Worauf sollten die Gemeinden also achten, wenn Sie Wohnraum für Flüchtlinge bereitstellen wollen?

Es wäre wichtig, dass die Menschen dort untergebracht sind, wo sich die Nachbarn in allen möglichen anderen Lebenslagen befinden. Dass sie die Möglichkeit haben, mit anderen Menschen in Kontakt zu kommen, in etablierte Geschäfte - egal ob deutsch, türkisch oder sonst etwas - zu gehen, damit sie nicht auf ihre eigene Gesellschaft angewiesen sind.

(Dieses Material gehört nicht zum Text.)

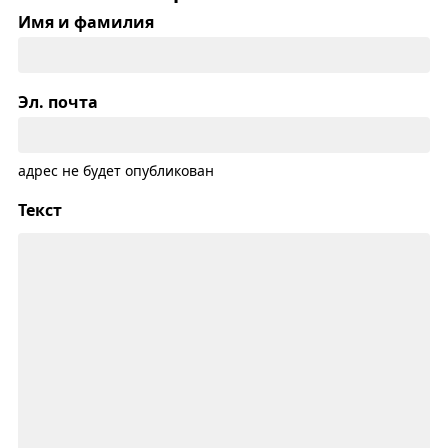
Имя и фамилия
Эл. почта
адрес не будет опубликован
Текст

Wie sinnvoll finden Sie es überhaupt, die Ansiedlung zentral zu steuern?

Das halte ich durchaus für schwierig. Flüchtlinge sollten die Möglichkeit haben, sich auf dem Markt eine Wohnung zu suchen.

Statt Wohnungen sollte man den Flüchtlingen also besser Wohngeld geben?

Unbedingt. Wobei man eben sagen muss, dass es in Städten wie Hamburg - oder inzwischen auch Berlin - zunehmend schwierig wird, Wohnraum zu finden, den man von Transferleistungen bezahlen kann. Aber das betrifft natürlich nicht nur Flüchtlinge. Da müsste also allgemein die Wohnungspolitik überdacht werden, damit allgemein mehr bezahlbarer Wohnraum zur Verfügung steht. Aber warum sollte der dann nur Flüchtlingen zugänglich sein?

Birgit zur Nieden ist Soziologin an der Berliner Humboldt-Universität mit einem Forschungsschwerpunkt auf Migrationspolitik.